What is required.
In the account of the father's hospital stay below, on what day of the week did the accident happen?

Passage for review.
—————
My mother nodded her head to us and without another word we got up, walked out of the room into the hallway, and shut the door behind us. We were so anxiously curious of what was going on, so we put our ears to the door and tried to hear what they were saying. It was no use, though, all we heard were murmurs and voices mumbling in hushed conversation.
I leaned back against the wall in the hospital hallway and slid down to the ground. I pulled my legs up to my chest and held them there, rocking back and forth. Tears were now streaming down my face and my nose was running uncontrollably. All the pent up anger and devastation of what had happened to me in the past twenty-four hours came out in tears that were like Niagara Falls. With my head in my hands, not looking at what was going on around me, I let out all of my emotions. My brother came up to me and put his arms around me. He was little, but he still knew that this was no time for words. So he sat there, trying to comfort me in a way that only a brother could.
The doctor and my mother came out of the room and I could tell my mother had been crying from the way her eyes were red and glistened in the light. She motioned for us to come sit with her in the room so that we could talk. I could tell by the look on her face that whatever she was going to say would affect us greatly. “The doctor said that your father is now on oxygen and many different machines to help him stay alive and that without them he would not be breathing now. They will keep him on these machines for a week or so and see how he reacts. If he does not become conscious, then he will be taken off life-support, but let’s pray and hope with all of our hearts that this does not have to occur,” she explained in a soft tone.
The next couple of days went by as a blur to me. I didn’t go to school at all and most of the time I was sitting in the hospital room with my mother and brother, with my dad laying, still unconscious, in bed. We cried, prayed, hoped, and cried some more. It had to have been the worst week of my life, unsure of what was going to happen and unable to do anything about it.
The day that I remember so distinctly was a Thursday. The accident had been on a Sunday. By Thursday, most of the doctors had given up hope that my father would ever wake up, but we had not. We had just arrived at the hospital, early in the morning and were sitting talking quietly. A sudden movement from the bed shocked us all and we jumped. We looked over at our dad and his eyes fluttered open and closed again. My mom took his hand in her hands and whispered his name over and over again, “Steve…Steve…Steve…”
The next thing we knew he opened his eyes and smiled at us, a faint smile, but there all the same. My mom ran and told the first nurse she saw to get the doctor. A few minutes later, the doctor came in and looked relieved and happy all at once. He told us that it was a miracle that he was conscious and breathing on his own again, because it was not very often that something like that happens.
We are all extremely grateful to all of the doctors and nurses at the hospital. Our father is now back at home, but still on bed rest and he needs to gain back his energy and motor skills. This accident was a traumatic experience for our whole family, but it helped me to learn what is really important to me. This event took its toll on all of us and scared us more than any words can describe. I truly do not know what I would do if my father had not made it through this. Some call it lucky, some call it unbelievable, but I call it a miracle. The kind of miracle that only happens once in a lifetime. I guess sometimes all you need to do is believe.
—————
Extracted information.
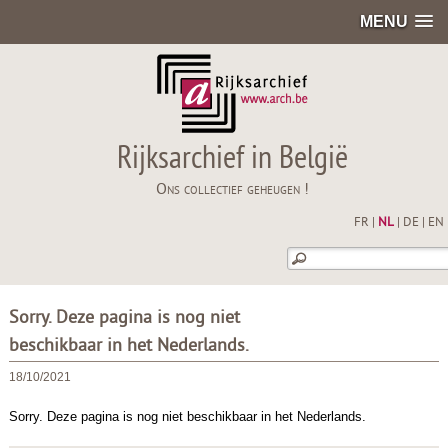
MENU
Rijksarchief in België
Ons collectief geheugen !
FR
|
NL
|
DE
|
EN
Sorry. Deze pagina is nog niet
beschikbaar in het Nederlands.
18/10/2021
Sorry. Deze pagina is nog niet beschikbaar in het Nederlands.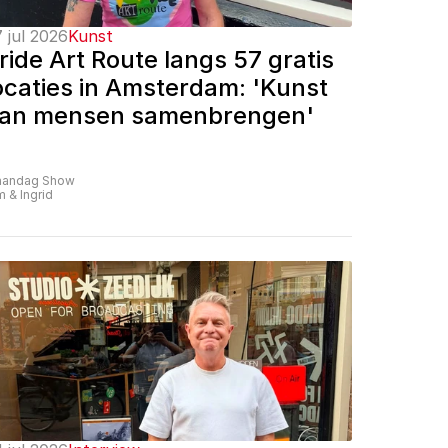
 jul 2026
Kunst
ride Art Route langs 57 gratis 
ocaties in Amsterdam: 'Kunst 
an mensen samenbrengen'
andag Show
m & Ingrid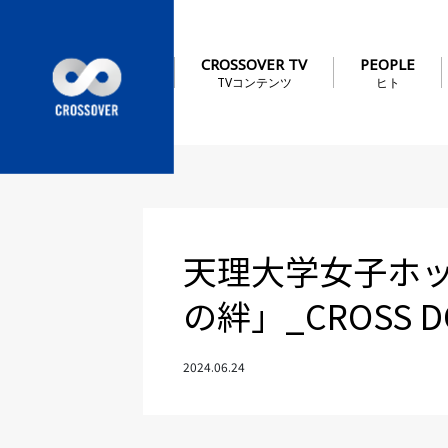
CROSSOVER TV
PEOPLE
TVコンテンツ
ヒト
天理大学女子ホ
の絆」_CROSS 
2024.06.24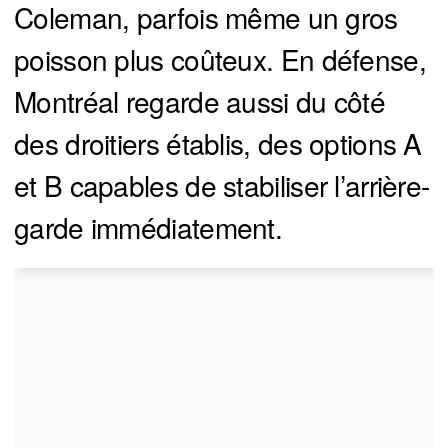
Coleman, parfois même un gros
poisson plus coûteux. En défense,
Montréal regarde aussi du côté
des droitiers établis, des options A
et B capables de stabiliser l’arrière-
garde immédiatement.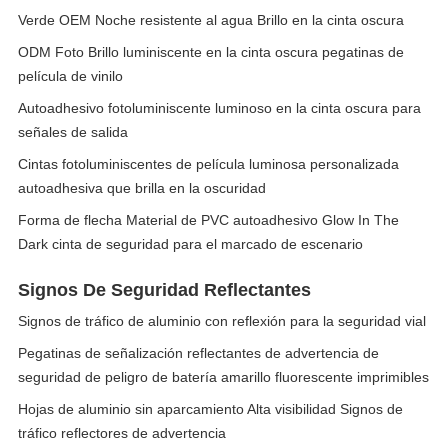
Verde OEM Noche resistente al agua Brillo en la cinta oscura
ODM Foto Brillo luminiscente en la cinta oscura pegatinas de
película de vinilo
Autoadhesivo fotoluminiscente luminoso en la cinta oscura para
señales de salida
Cintas fotoluminiscentes de película luminosa personalizada
autoadhesiva que brilla en la oscuridad
Forma de flecha Material de PVC autoadhesivo Glow In The
Dark cinta de seguridad para el marcado de escenario
Signos De Seguridad Reflectantes
Signos de tráfico de aluminio con reflexión para la seguridad vial
Pegatinas de señalización reflectantes de advertencia de
seguridad de peligro de batería amarillo fluorescente imprimibles
Hojas de aluminio sin aparcamiento Alta visibilidad Signos de
tráfico reflectores de advertencia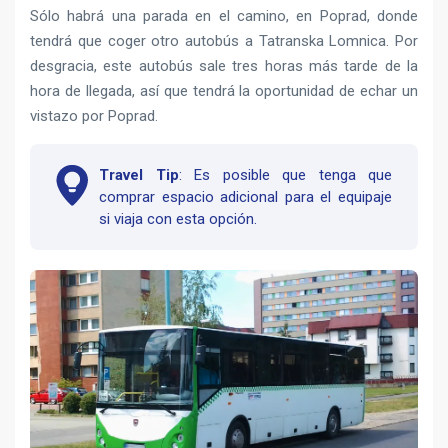
Sólo habrá una parada en el camino, en Poprad, donde
tendrá que coger otro autobús a Tatranska Lomnica. Por
desgracia, este autobús sale tres horas más tarde de la
hora de llegada, así que tendrá la oportunidad de echar un
vistazo por Poprad.
Travel Tip
: Es posible que tenga que
comprar espacio adicional para el equipaje
si viaja con esta opción.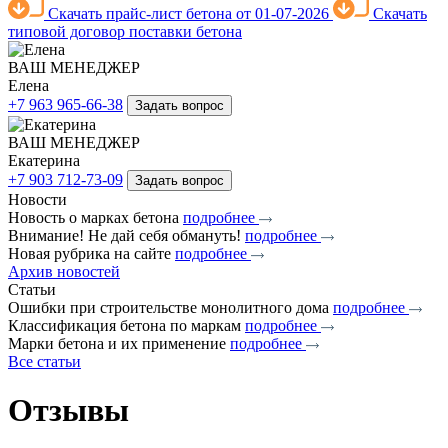
Скачать прайс-лист бетона от 01-07-2026
Скачать
типовой договор поставки бетона
ВАШ МЕНЕДЖЕР
Елена
+7 963 965-66-38
Задать вопрос
ВАШ МЕНЕДЖЕР
Екатерина
+7 903 712-73-09
Задать вопрос
Новости
Новость о марках бетона
подробнее
Внимание! Не дай себя обмануть!
подробнее
Новая рубрика на сайте
подробнее
Архив новостей
Статьи
Ошибки при строительстве монолитного дома
подробнее
Классификация бетона по маркам
подробнее
Марки бетона и их применение
подробнее
Все статьи
Отзывы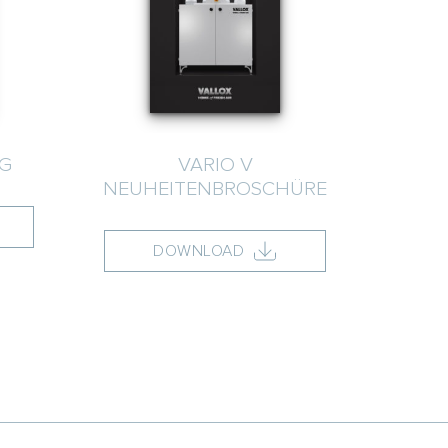
G
VARIO V
NEUHEITENBROSCHÜRE
DOWNLOAD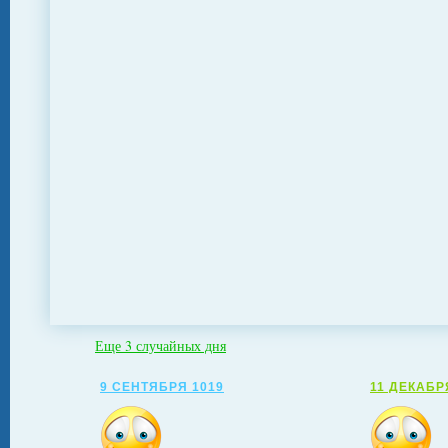
Еще 3 случайных дня
9 СЕНТЯБРЯ 1019
11 ДЕКАБР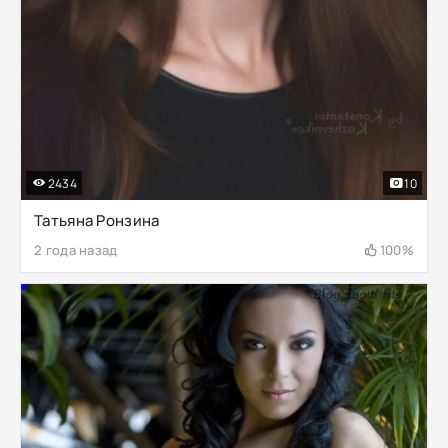
2434
10
Татьяна Ронзина
2 года назад
100%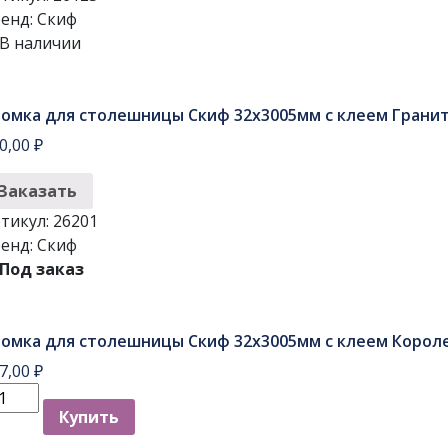
толешницы
енд:
Скиф
киф
В наличии
2х3005мм
леем
омка для столешницы Скиф 32х3005мм с клеем Грани
уб
0,00
₽
рсика
етлый
Заказать
тикул:
26201
енд:
Скиф
Под заказ
омка для столешницы Скиф 32х3005мм с клеем Корол
7,00
₽
личество
Купить
вара
ромка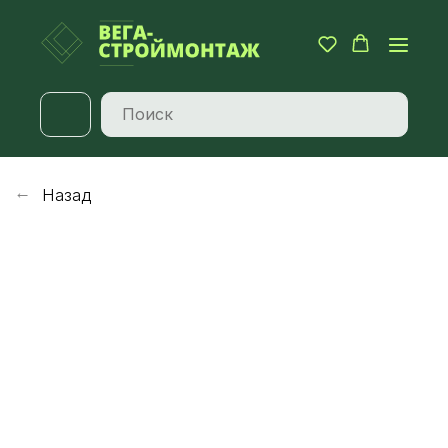
Назад
→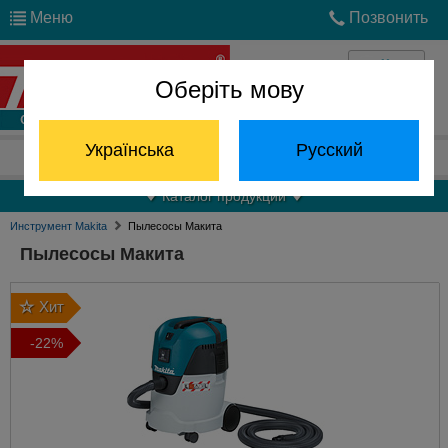
Меню
Позвонить
Оберіть мову
Войти
Українська
Русский
Отдел запчастей:
(068) 824-24-24
Каталог продукции
Инструмент Makita
Пылесосы Макита
Пылесосы Макита
Хит
-22%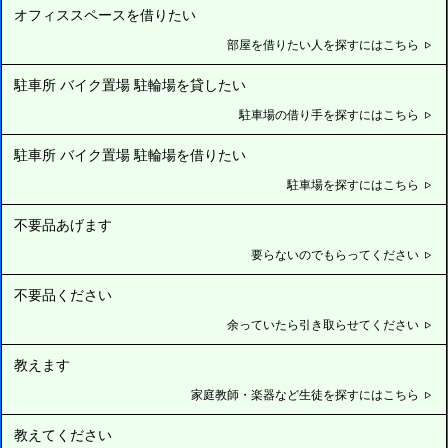
オフィススペースを借りたい
部屋を借りたい人を探すにはこちら
駐車所 バイク置場 駐輪場を貸したい
駐車場の借り手を探すにはこちら
駐車所 バイク置場 駐輪場を借りたい
駐車場を探すにはこちら
不要品あげます
要らないのでもらってください
不要品ください
余っていたら引き取らせてください
教えます
家庭教師・楽器など生徒を探すにはこちら
教えてください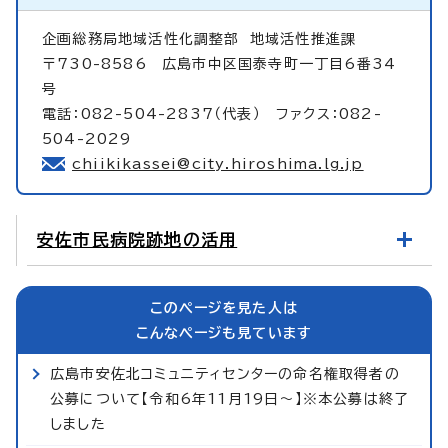
企画総務局地域活性化調整部
地域活性推進課
〒730-8586 広島市中区国泰寺町一丁目6番34
号
電話：082-504-2837（代表） ファクス：082-
504-2029
chiikikassei@city.hiroshima.lg.jp
安佐市民病院跡地の活用
このページを見た人は
こんなページも見ています
広島市安佐北コミュニティセンターの命名権取得者の
公募について【令和6年11月19日～】※本公募は終了
しました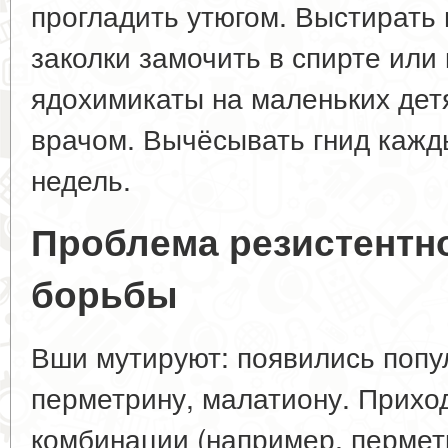
прогладить утюгом. Выстирать 
заколки замочить в спирте или
ядохимикаты на маленьких детя
врачом. Вычёсывать гнид кажды
недель.
Проблема резистентн
борьбы
Вши мутируют: появились попу
перметрину, малатиону. Прихо
комбинации (например, пермет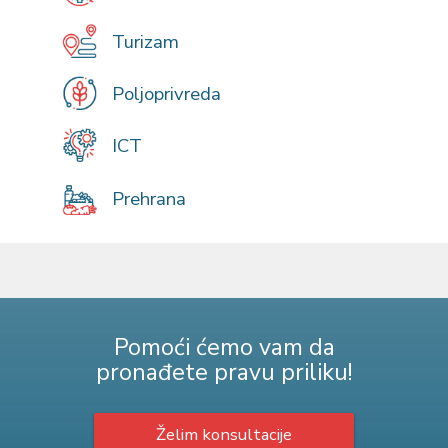
Turizam
Poljoprivreda
ICT
Prehrana
Pomoći ćemo vam da
pronađete pravu priliku!
Želim konsultacije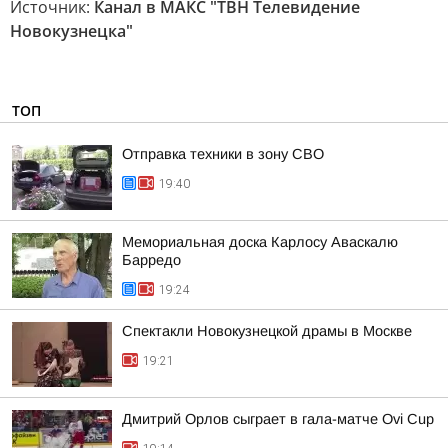
Источник:
Канал в МАКС "ТВН Телевидение
Новокузнецка"
ТОП
Отправка техники в зону СВО
19:40
Мемориальная доска Карлосу Аваскалю
Барредо
19:24
Спектакли Новокузнецкой драмы в Москве
19:21
Дмитрий Орлов сыграет в гала-матче Ovi Cup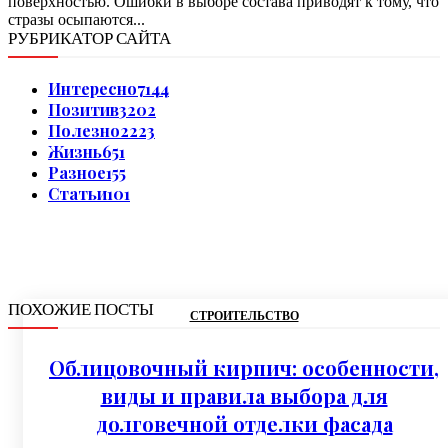
поверхностью. Ошибки в выборе состава приводят к тому, что
стразы осыпаются...
РУБРИКАТОР САЙТА
Интересно
7144
Позитив
3202
Полезно
2223
Жизнь
651
Разное
155
Статьи
101
ПОХОЖИЕ ПОСТЫ
СТРОИТЕЛЬСТВО
Облицовочный кирпич: особенности,
виды и правила выбора для
долговечной отделки фасада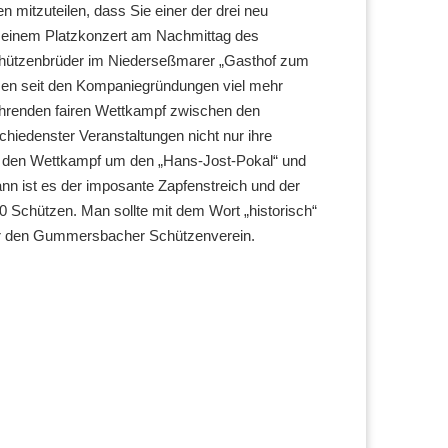
 mitzuteilen, dass Sie einer der drei neu
 einem Platzkonzert am Nachmittag des
chützenbrüder im Niederseßmarer „Gasthof zum
en seit den Kompaniegründungen viel mehr
ährenden fairen Wettkampf zwischen den
iedenster Veranstaltungen nicht nur ihre
ch den Wettkampf um den „Hans-Jost-Pokal“ und
nn ist es der imposante Zapfenstreich und der
 Schützen. Man sollte mit dem Wort „historisch“
für den Gummersbacher Schützenverein.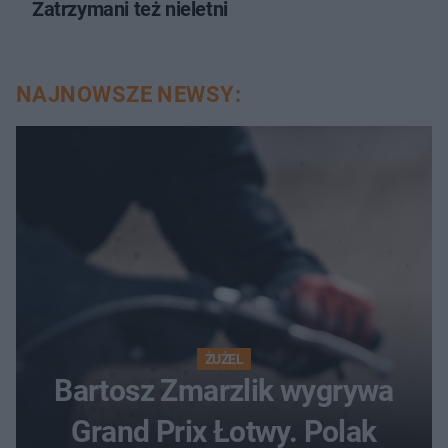
Zatrzymani też nieletni
NAJNOWSZE NEWSY:
ŻUŻEL
Bartosz Zmarzlik wygrywa
Grand Prix Łotwy. Polak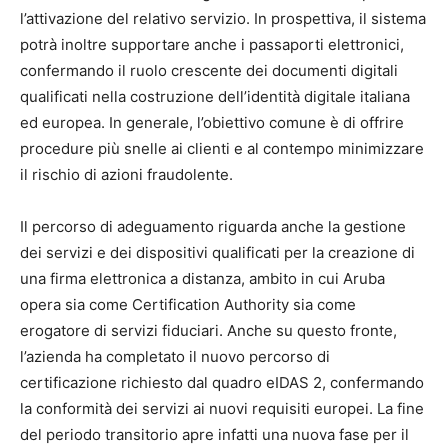
l’attivazione del relativo servizio. In prospettiva, il sistema
potrà inoltre supportare anche i passaporti elettronici,
confermando il ruolo crescente dei documenti digitali
qualificati nella costruzione dell’identità digitale italiana
ed europea. In generale, l’obiettivo comune è di offrire
procedure più snelle ai clienti e al contempo minimizzare
il rischio di azioni fraudolente.
Il percorso di adeguamento riguarda anche la gestione
dei servizi e dei dispositivi qualificati per la creazione di
una firma elettronica a distanza, ambito in cui Aruba
opera sia come Certification Authority sia come
erogatore di servizi fiduciari. Anche su questo fronte,
l’azienda ha completato il nuovo percorso di
certificazione richiesto dal quadro eIDAS 2, confermando
la conformità dei servizi ai nuovi requisiti europei. La fine
del periodo transitorio apre infatti una nuova fase per il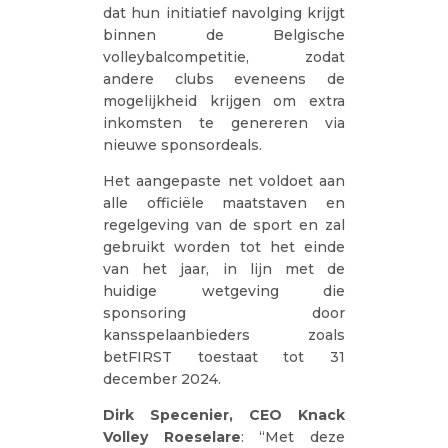
dat hun initiatief navolging krijgt
binnen de Belgische
volleybalcompetitie, zodat
andere clubs eveneens de
mogelijkheid krijgen om extra
inkomsten te genereren via
nieuwe sponsordeals.
Het aangepaste net voldoet aan
alle officiële maatstaven en
regelgeving van de sport en zal
gebruikt worden tot het einde
van het jaar, in lijn met de
huidige wetgeving die
sponsoring door
kansspelaanbieders zoals
betFIRST toestaat tot 31
december 2024.
Dirk Specenier, CEO Knack
Volley Roeselare
: “Met deze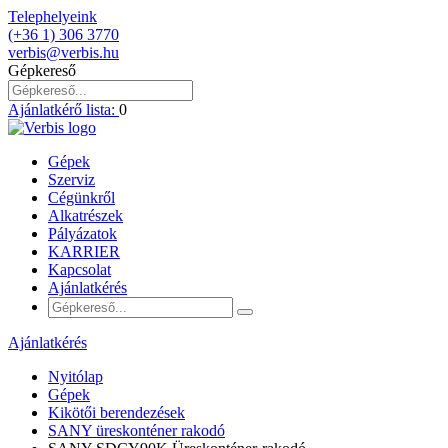
Telephelyeink
(+36 1) 306 3770
verbis@verbis.hu
Gépkereső
Ajánlatkérő lista:
0
Gépek
Szerviz
Cégünkről
Alkatrészek
Pályázatok
KARRIER
Kapcsolat
Ajánlatkérés
Ajánlatkérés
Nyitólap
Gépek
Kikötői berendezések
SANY üreskonténer rakodó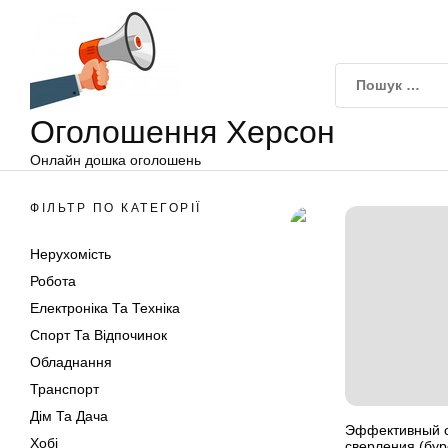
Оголошення
Перейти
Херсон
до
вмісту
Оголошення Херсон
Онлайн дошка оголошень
ФІЛЬТР ПО КАТЕГОРІЇ
Нерухомість
Робота
Електроніка Та Техніка
Спорт Та Відпочинок
Обладнання
Транспорт
Дім Та Дача
Эффективный с
Хобі
сверления (бур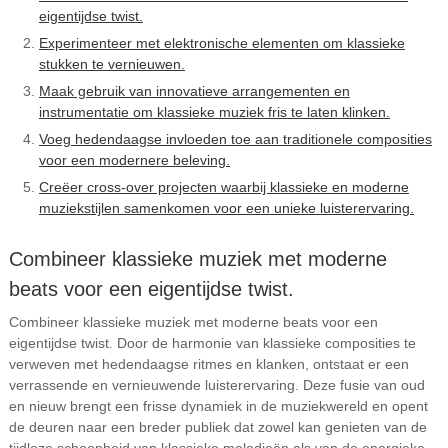
eigentijdse twist.
Experimenteer met elektronische elementen om klassieke
stukken te vernieuwen.
Maak gebruik van innovatieve arrangementen en
instrumentatie om klassieke muziek fris te laten klinken.
Voeg hedendaagse invloeden toe aan traditionele composities
voor een modernere beleving.
Creëer cross-over projecten waarbij klassieke en moderne
muziekstijlen samenkomen voor een unieke luisterervaring.
Combineer klassieke muziek met moderne
beats voor een eigentijdse twist.
Combineer klassieke muziek met moderne beats voor een
eigentijdse twist. Door de harmonie van klassieke composities te
verweven met hedendaagse ritmes en klanken, ontstaat er een
verrassende en vernieuwende luisterervaring. Deze fusie van oud
en nieuw brengt een frisse dynamiek in de muziekwereld en opent
de deuren naar een breder publiek dat zowel kan genieten van de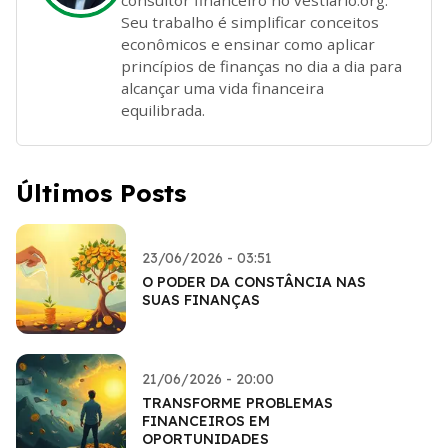
Seu trabalho é simplificar conceitos
econômicos e ensinar como aplicar
princípios de finanças no dia a dia para
alcançar uma vida financeira
equilibrada.
Últimos Posts
23/06/2026 - 03:51
O PODER DA CONSTÂNCIA NAS
SUAS FINANÇAS
21/06/2026 - 20:00
TRANSFORME PROBLEMAS
FINANCEIROS EM
OPORTUNIDADES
—————
Task solution.
Sunday